Football practice opens for area high schools
Technically, Monday was the first day of football practice for West Virginia high school football teams, but any program that began workouts then is already behind.
A three-week voluntary practice period in June gave teams a head start.
“The three-week period in June means we’re officially ahead of the curve from where we traditionally were before that period,” Huntington High head coach Billy Seals said. “The June period, we can’t make it mandatory, but guys understand that those who are here in June are the guys we’re going to count on in August.”
Seals welcomed about 65 players to practice Monday morning. At Cabell Midland, about 90 players took the field. At Spring Valley, 109 worked out.
Cabell Midland practiced on a grass field, as the installation of new artificial turf at the school’s stadium hasn’t been completed.
“It should be tomorrow or the next day,” Knights coach Luke Salmons said of the turf’s completed installation.
Salmons agreed with Seals that Monday was the first official day of practice but in reality wasn’t the beginning of 2018 drills.
“In June, you practice with them all the time,” Salmons said. “We’ve been together essentially all year. Our kids have worked hard all year to get better. This time of year it means more and you do things a little differently. There’s more of a sense of urgency and the kids are excited. The coaches are excited.”
Spring Valley coaches and players, too, were enthused to take the field. Timberwolves coach Brad Dingess and his staff took on the considerable task of directing 109 players, including 42 freshmen, on Monday.
“We’re not a huge Triple-A school,” Dingess said. “We have about 1,000 kids in the school.”
If half those kids are boys, that means more than 20 percent of the male population of the school is on the football team.
Spring Valley is seeking a third consecutive return to the state championship game. Cabell Midland (2012) and Huntington High (2013), too, would like to return there. All three have lost title contest showdowns to Martinsburg, likely favored to return to Wheeling Island Stadium again for the championship game.

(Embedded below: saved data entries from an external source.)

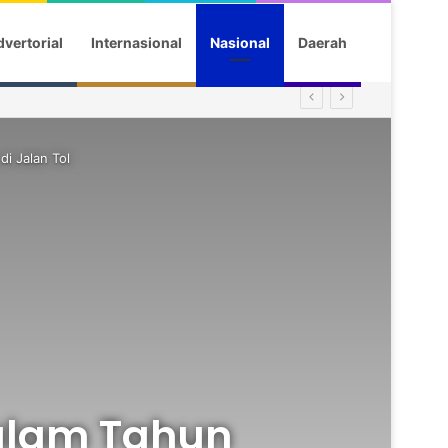
vertorial
Internasional
Nasional
Daerah
i Jalan Tol
alam Tahun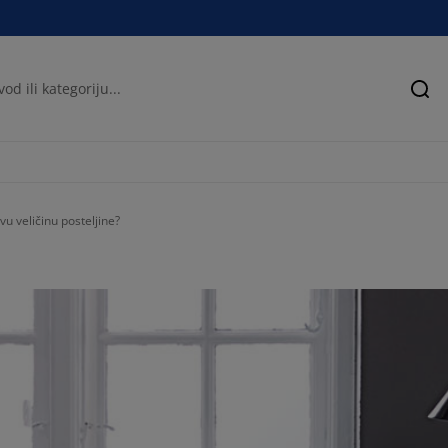
Pre
u veličinu posteljine?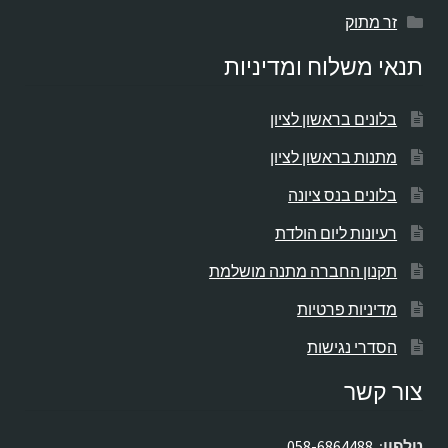
זר מתוק
תנאי משלוח ומדיניות
בלונים בראשון לציון
מתנות בראשון לציון
בלונים בנס ציונה
רעיונות ליום הולדת
תקנון החברה מתנה מושלמת
מדיניות פרטיות
הסדרי נגישות
צור קשר
טלפון:
058-6864488
.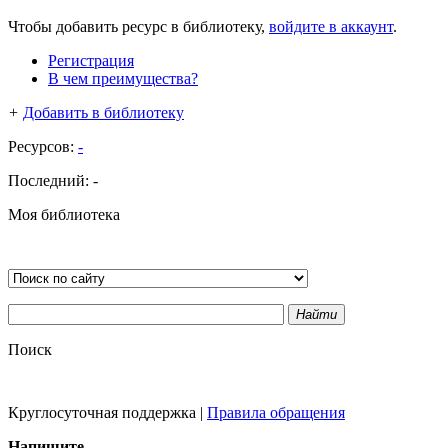
Чтобы добавить ресурс в библиотеку,
войдите в аккаунт
.
Регистрация
В чем преимущества?
+
Добавить в библиотеку
Ресурсов:
-
Последний:
-
Моя библиотека
Найти
Поиск
Круглосуточная поддержка
|
Правила обращения
Напишите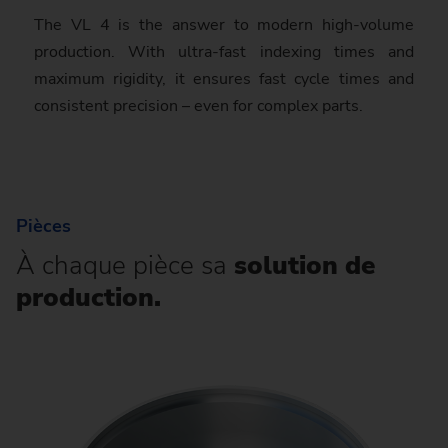
The VL 4 is the answer to mo­dern high-volume
production. With ultra-fast indexing times and
maximum rigidity, it ensures fast cycle times and
consistent pre­ci­sion – even for complex parts.
Pièces
À chaque pièce sa
solution de
production.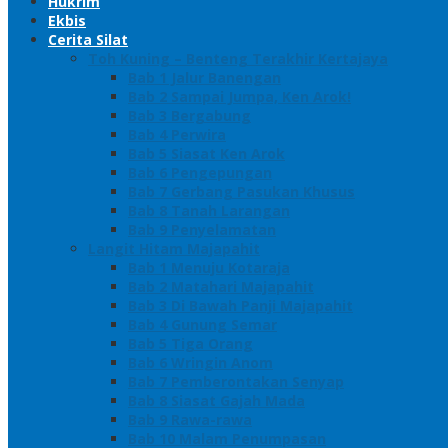
Hukrim
Ekbis
Cerita Silat
Toh Kuning – Benteng Terakhir Kertajaya
Bab 1 Jalur Banengan
Bab 2 Sampai Jumpa, Ken Arok!
Bab 3 Bergabung
Bab 4 Perwira
Bab 5 Siasat Ken Arok
Bab 6 Pengepungan
Bab 7 Gerbang Pasukan Khusus
Bab 8 Tanah Larangan
Bab 9 Penyelamatan
Langit Hitam Majapahit
Bab 1 Menuju Kotaraja
Bab 2 Matahari Majapahit
Bab 3 Di Bawah Panji Majapahit
Bab 4 Gunung Semar
Bab 5 Tiga Orang
Bab 6 Wringin Anom
Bab 7 Pemberontakan Senyap
Bab 8 Siasat Gajah Mada
Bab 9 Rawa-rawa
Bab 10 Malam Penumpasan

Salmons said he empathized with Dingess in dealing with a massive number of players.
“It’s hard with that many,” Salmons said. “It’s a good problem to have, but sometimes half of them practice at one time and the other half at another time. We wind up running two varsity offenses and two varsity defenses, a junior varsity one and junior varsity two.”
Middle school football workouts also began Monday.
“Wow, what a great first day of practice,” Fairland Middle coach John McClung said. “I think we have another special group of players.”
Football wasn’t the only sport to officially begin the 2018 season on Monday. Soccer, too, started, as runners and walkers in Ritter Park might have noticed when they encountered Huntington St. Joe players practicing. Huntington High’s boys soccer team worked out at 7 a.m. and the girls went at 5 p.m. The Highlanders golf team practiced at 11 a.m. at the Sugarwood Golf Course, while the cross country squad ran through Ritter Park at 7 p.m.
Spring Valley boys and girls cross country teams were on the track for the first day of practice Monday and assistant coach Missy Hall said she was pleased with what she saw.
“Not bad,” Hall said. “We have several runners out, but a few missing who are practicing soccer. We share.”
The Timberwolves roster features about a dozen boys and an equal amount of girls.
“Today, we just want to see what kind of condition they’re in,” Hall said. “Some of our veterans who play travel soccer in the summer are better conditioned than our freshman who are just coming in.”
Hall said any student who wants to run cross country can join the team up through the first week of school.
“All you need is a physical (examination) and a good pair of running shoes,” Hall said.